Anglican Archbishop Thabo Makgoba. File photo.
Image: Gallo Images

South Africa faced a "moment of destiny" in which a decade of corruption could be replaced with the birth of a country that could unite to beat inequality‚ Archbishop Thabo Makgoba of Cape Town said on Monday.

Calling for prayers for the ANC‚ its leader and all members of Parliament‚ he said the country's development had been slowed down by "morally corrupt leaders who have created a most unequal society in terms of service delivery‚ education and healthcare”.
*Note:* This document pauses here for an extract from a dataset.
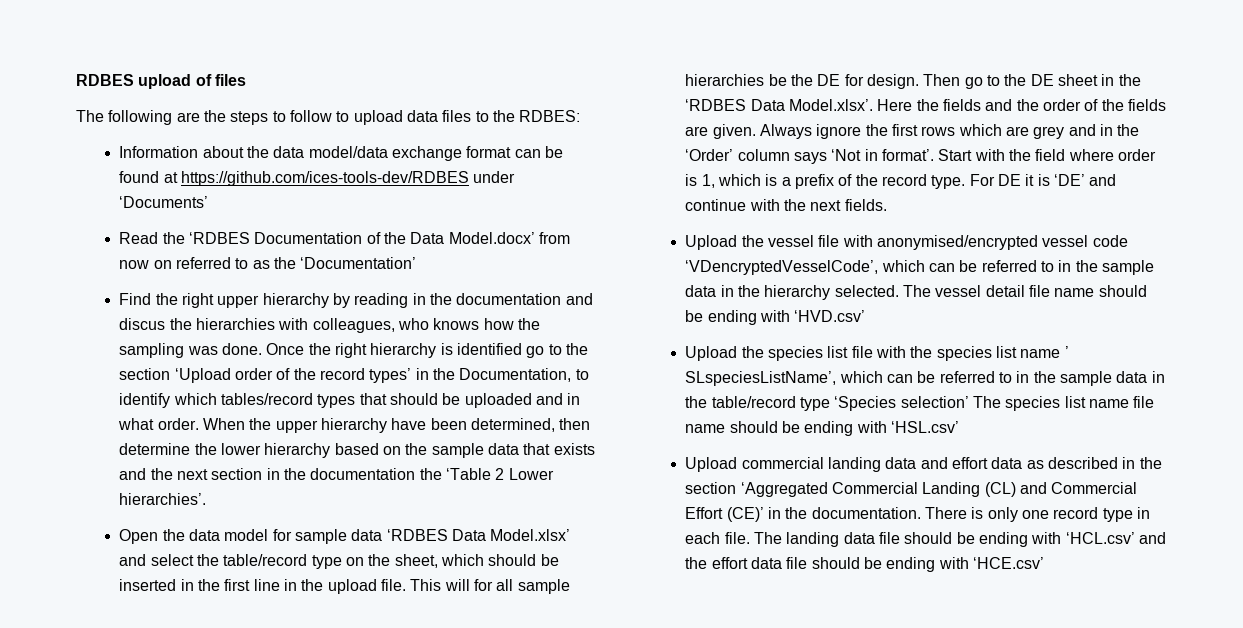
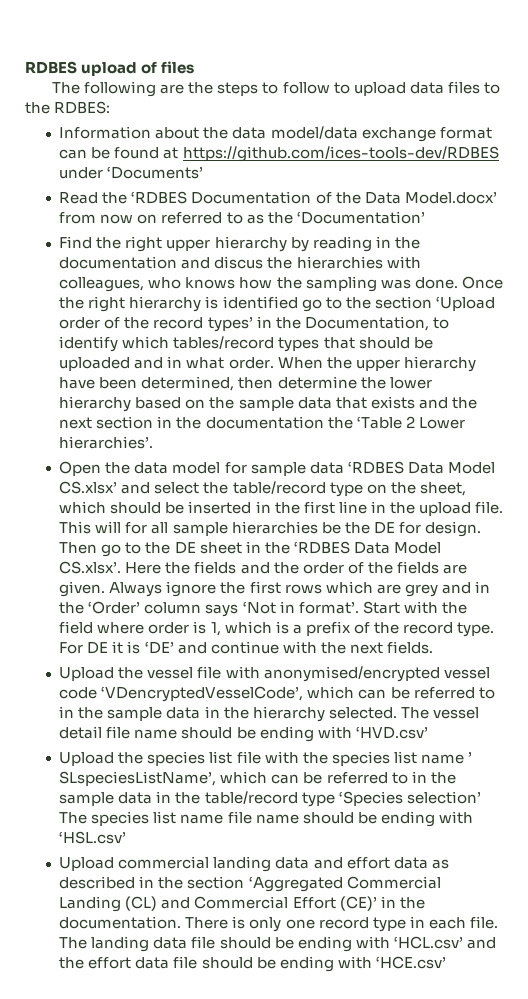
[490,529,571,541] Model.xlsx’ -> [447,462,495,474] [59,481,118,494] Model CS.xlsx’
[788,99,873,111] Model.xlsx’. -> [393,542,441,554] [59,561,122,574] Model CS.xlsx’.

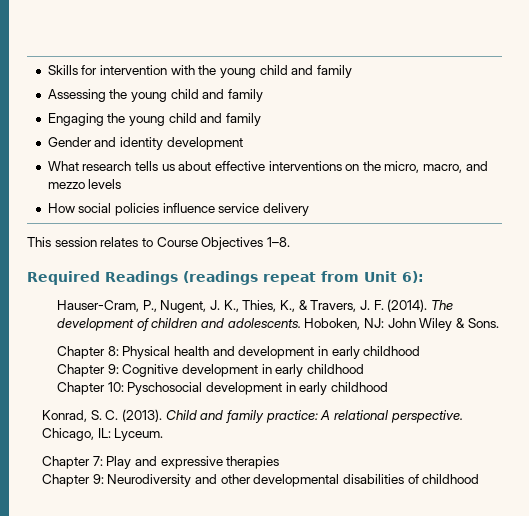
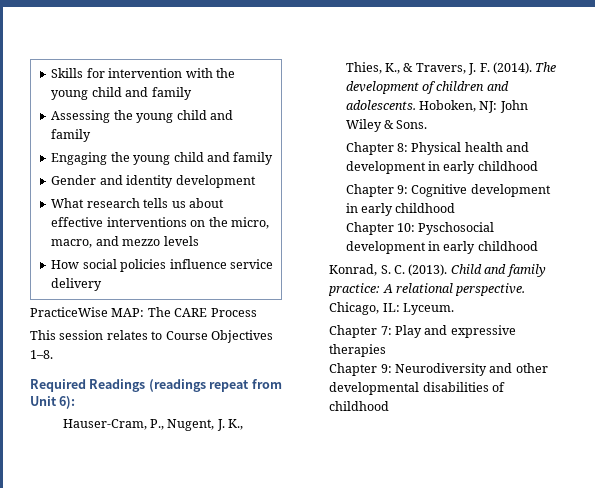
(309, 209) none -> [30,307,257,317] // PracticeWise MAP: The CARE Process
Makgoba was writing on his blog‚ reflecting on the 28th anniversary of the day Nelson Mandela woke up a free man at Bishopscourt‚ on February 12‚ 1990: “The emotional vertigo of the Zuma decade that has left each of us‚ our families‚ our friends‚ our communities and our nation feeling like we have been on the deck of a ship in the middle of the fiercest storm‚ is close to ending. South Africa’s destiny now is a choice that we all have in our hands: black hands‚ white hands‚ brown hands‚ yellow hands … rainbow hands.”

He said that despite the progress made since Madiba's release‚ the country had been hit hard or diverted by barriers thrown up by morally corrupt leaders who have created a most unequal society in terms of service delivery‚ education and healthcare.

Makgoba urged South Africans to pray for the country’s leaders‚ the national executive committee of the ANC‚ deputy president Cyril Ramaphosa and MPs “as they chart the way forward in the coming days”.

“Now‚ in 2018‚ we stand at the dawn of a new age where the dizziness of uncertainty can be replaced by the equilibrium of equality. We are again witnesses to a moment of destiny in which a decade of corruption can be replaced with the birth of a South Africa which‚ despite its many challenges‚ has a chance to unite‚ not as a political party but rather as a society committed to becoming a nation of extraordinary achievers of equality‚” he wrote.